==== INFORMATION SHOWN

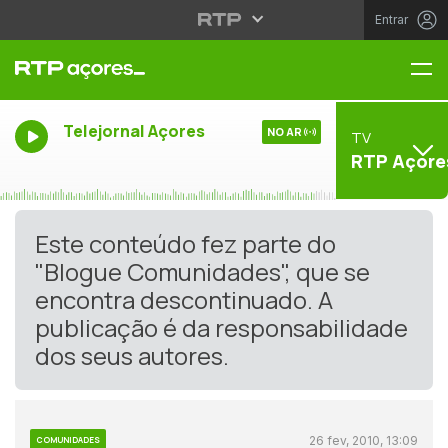
Entrar
Me
Telejornal Açores
NO AR
TV
RTP Açore
Este conteúdo fez parte do
"Blogue Comunidades", que se
encontra descontinuado. A
publicação é da responsabilidade
dos seus autores.
26 fev, 2010, 13:09
COMUNIDADES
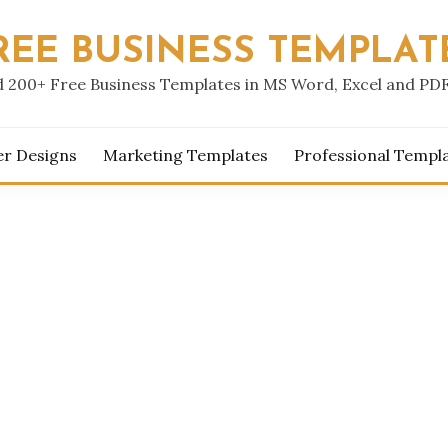
REE BUSINESS TEMPLAT
 200+ Free Business Templates in MS Word, Excel and PD
er Designs
Marketing Templates
Professional Templ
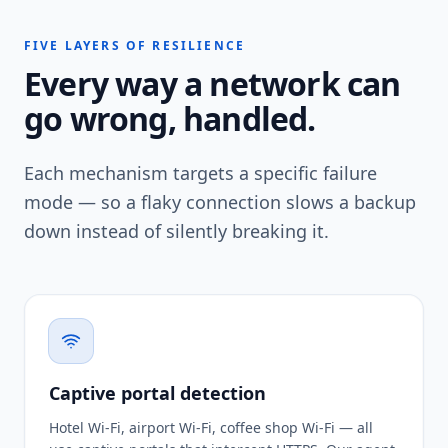
FIVE LAYERS OF RESILIENCE
Every way a network can
go wrong, handled.
Each mechanism targets a specific failure
mode — so a flaky connection slows a backup
down instead of silently breaking it.
Captive portal detection
Hotel Wi-Fi, airport Wi-Fi, coffee shop Wi-Fi — all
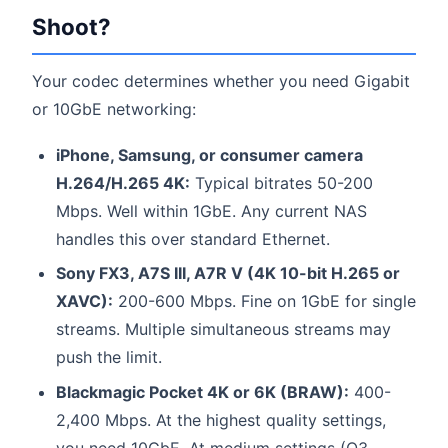
Shoot?
Your codec determines whether you need Gigabit
or 10GbE networking:
iPhone, Samsung, or consumer camera
H.264/H.265 4K:
Typical bitrates 50-200
Mbps. Well within 1GbE. Any current NAS
handles this over standard Ethernet.
Sony FX3, A7S III, A7R V (4K 10-bit H.265 or
XAVC):
200-600 Mbps. Fine on 1GbE for single
streams. Multiple simultaneous streams may
push the limit.
Blackmagic Pocket 4K or 6K (BRAW):
400-
2,400 Mbps. At the highest quality settings,
you need 10GbE. At medium settings (Q3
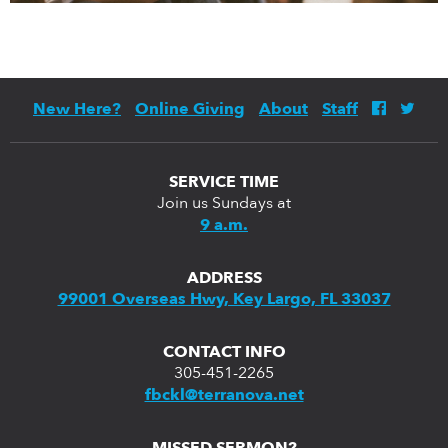
New Here?
Online Giving
About
Staff
SERVICE TIME
Join us Sundays at
9 a.m.
ADDRESS
99001 Overseas Hwy, Key Largo, FL 33037
CONTACT INFO
305-451-2265
fbckl@terranova.net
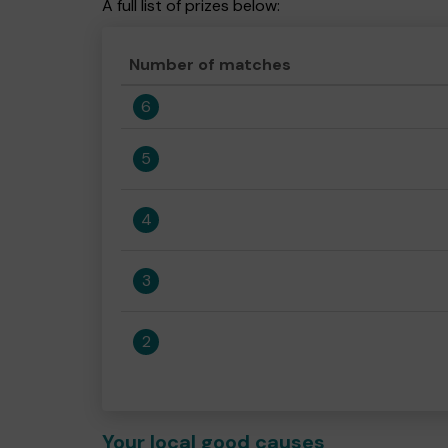
A full list of prizes below:
Number of matches
6
5
4
3
2
Your local good causes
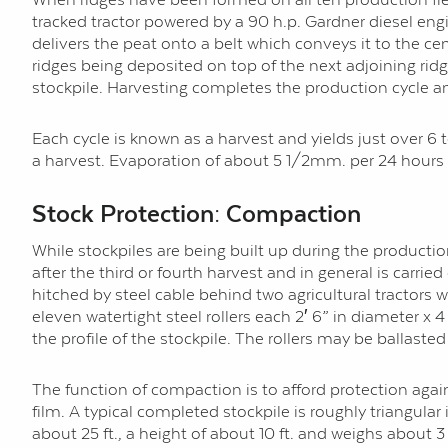
tracked tractor powered by a 90 h.p. Gardner diesel engi
delivers the peat onto a belt which conveys it to the cent
ridges being deposited on top of the next adjoining ridge 
stockpile. Harvesting completes the production cycle an
Each cycle is known as a harvest and yields just over 6 
a harvest. Evaporation of about 5 1/2mm. per 24 hours 
Stock Protection: Compaction
While stockpiles are being built up during the produc
after the third or fourth harvest and in general is carri
hitched by steel cable behind two agricultural tractors w
eleven watertight steel rollers each 2′ 6” in diameter x 
the profile of the stockpile. The rollers may be ballasted
The function of compaction is to afford protection aga
film. A typical completed stockpile is roughly triangula
about 25 ft., a height of about 10 ft. and weighs about 3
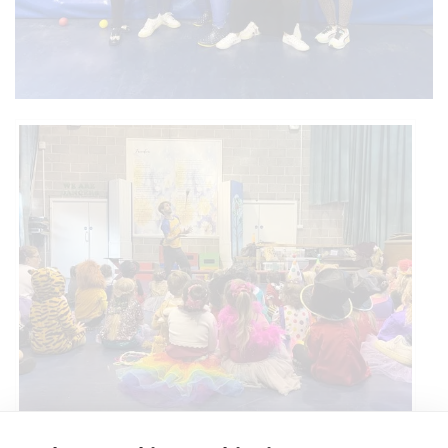
Circus Skills Assembly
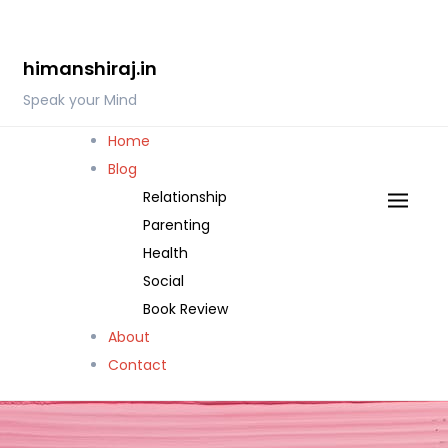
Skip
to
himanshiraj.in
content
Speak your Mind
Home
Blog
Relationship
Parenting
Health
Social
Book Review
About
Contact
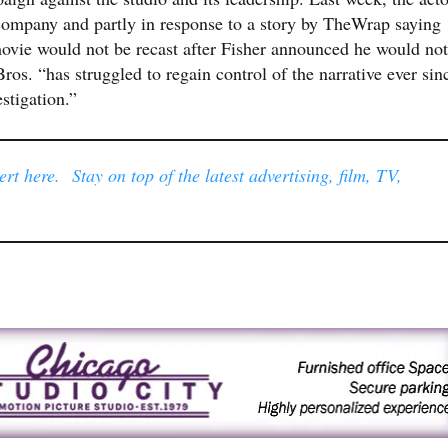
 company and partly in response to a story by TheWrap saying
vie would not be recast after Fisher announced he would not
s. “has struggled to regain control of the narrative ever sin
stigation.”
rt here. Stay on top of the latest advertising, film, TV,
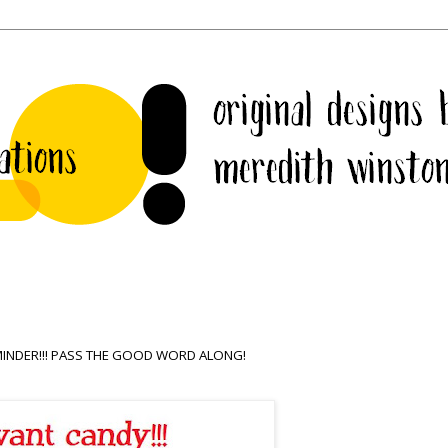
REMINDER!!! PASS THE GOOD WORD ALONG!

========

The string "rollers" marks the lines to return from the material. Copy each one.

• RESPONSE
eleven watertight steel rollers each 2′ 6” in diameter x 
the profile of the stockpile. The rollers may be ballasted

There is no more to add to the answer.